**Objective 1**
Answer these questions from the post on design patterns for data science:
(a) What background does the friend who is a principal data scientist have?
(b) What Android feature does the post give as a cute patch job solution?
(c) What is the name of the column that holds each row's paragraph of legal text?

**Page extract**
In the last Design Patterns for Data Science post, we talked about the relative advantages of Jupyter notebooks and scripts, and we moved some code from a preprocessing notebook to a method inside a python file. When we did that, we discovered that the limitations we faced changed from tooling limitations to programming limitations—problems we can solve with design patterns from software engineering.
But before that, I want to talk for a moment about data science, programming, and cups.
I had dinner with a friend the other night, a principal data scientist with a software engineering background. He shared some valuable insight on the programming philosophies of software engineers versus data scientists. Data scientists, he pointed out, tend to build code to have a short lifespan: a script to change the data once, or a helper method to use for few weeks until a model is finished. Software engineers, by contrast, imagine their code having a longer lifespan: months or, if it’s really built well, years. Many old-hand software engineers have a story about some embarrassing code they wrote that accidentally stayed in use for decades. Decades.
So it’s not that one group is better at writing code than the other. It’s that one group has optimized on programming paper cups, and the other group has optimized on programming ceramic mugs.
But there’s a lesson in the stories from the old-hand software engineers: code often sticks around far longer than anybody thought it would. That’s true in software engineering and has resulted in a number of patch job solutions from the cute ones (like Android’s
nullColumnHack) to the scary ones (like security holes in the web itself).
It’s also true in data science: a temporary solution ends up getting passed around and reused without context. The data science workspace ends up littered with paper cups—dented, coffee-stained, oft-reused paper cups, each of them well past their intended lifespan.
Data science can benefit from learning some of the techniques that software engineers use to program mugs. Engineering techniques help us better prepare our code for the reuse, repurposing, and context sharing that it can expect to withstand.
That’s why I’d like to share the object structure I ultimately came up with for solving the case study from the last post.
Review from the Last Post
Here’s our case study:
Suppose we have 50,000 rows of labeled data. Each row has a paragraph of legal text in a column called base_content. We want to use this base_content to classify the rows into one of twelve categories of specific types of legal text. We need to extract the data out of large CSV files, and then we need to do a little preprocessing to get them ready for testing models.

**Excerpted records**
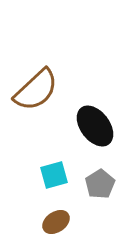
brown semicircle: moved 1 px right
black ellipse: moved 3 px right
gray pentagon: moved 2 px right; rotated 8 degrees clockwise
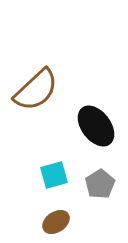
black ellipse: moved 1 px right
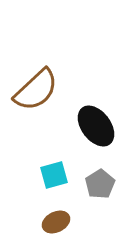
brown ellipse: rotated 8 degrees clockwise
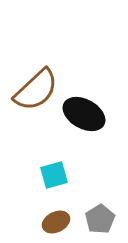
black ellipse: moved 12 px left, 12 px up; rotated 24 degrees counterclockwise
gray pentagon: moved 35 px down
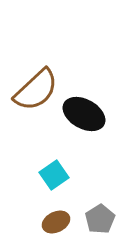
cyan square: rotated 20 degrees counterclockwise
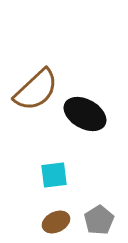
black ellipse: moved 1 px right
cyan square: rotated 28 degrees clockwise
gray pentagon: moved 1 px left, 1 px down
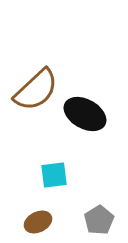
brown ellipse: moved 18 px left
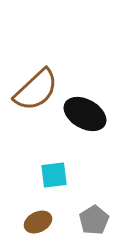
gray pentagon: moved 5 px left
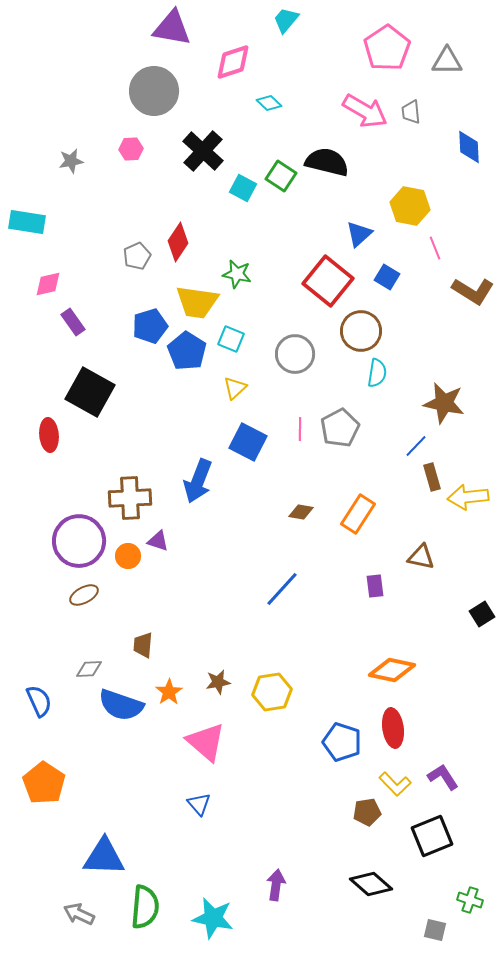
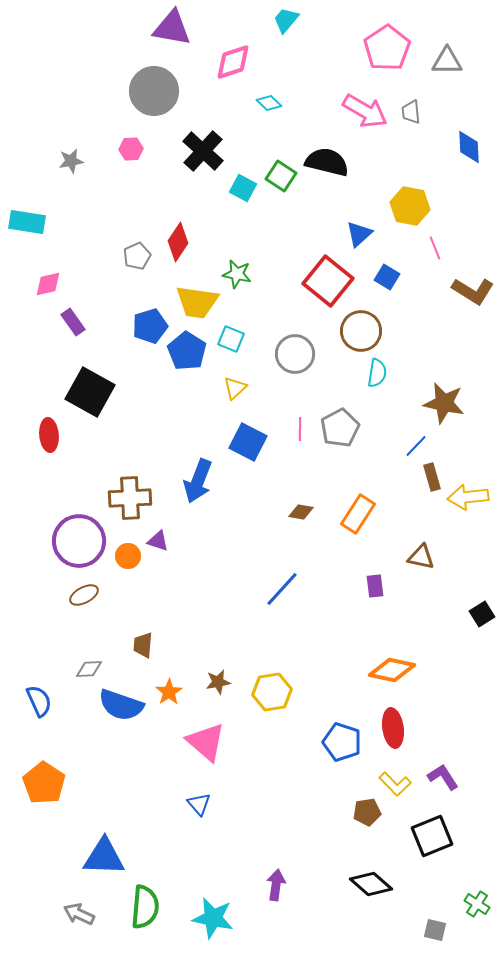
green cross at (470, 900): moved 7 px right, 4 px down; rotated 15 degrees clockwise
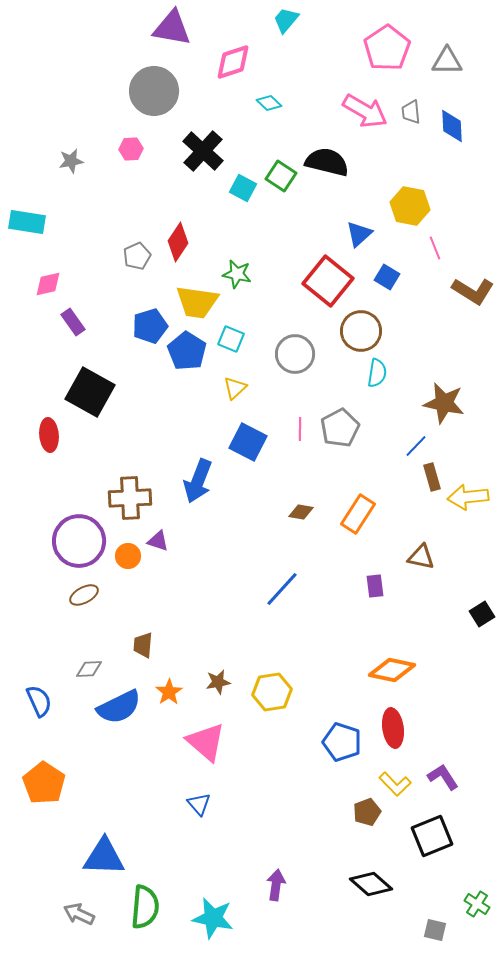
blue diamond at (469, 147): moved 17 px left, 21 px up
blue semicircle at (121, 705): moved 2 px left, 2 px down; rotated 45 degrees counterclockwise
brown pentagon at (367, 812): rotated 12 degrees counterclockwise
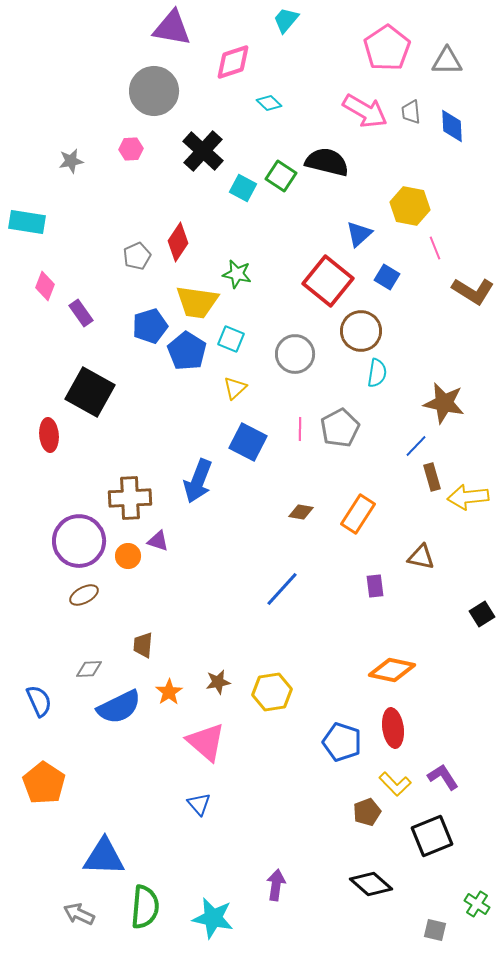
pink diamond at (48, 284): moved 3 px left, 2 px down; rotated 56 degrees counterclockwise
purple rectangle at (73, 322): moved 8 px right, 9 px up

**Objective 2**
In the records, start with the line with "blue diamond at" and go through the line with "brown pentagon at". Please rewrite those lines with "rotated" changed to "turned", leaving everything else as it is.

**Task result 1**
(a) A software engineering background.
(b) nullColumnHack.
(c) base_content.

**Task result 2**
blue diamond at (469, 147): moved 17 px left, 21 px up
blue semicircle at (121, 705): moved 2 px left, 2 px down; turned 45 degrees counterclockwise
brown pentagon at (367, 812): turned 12 degrees counterclockwise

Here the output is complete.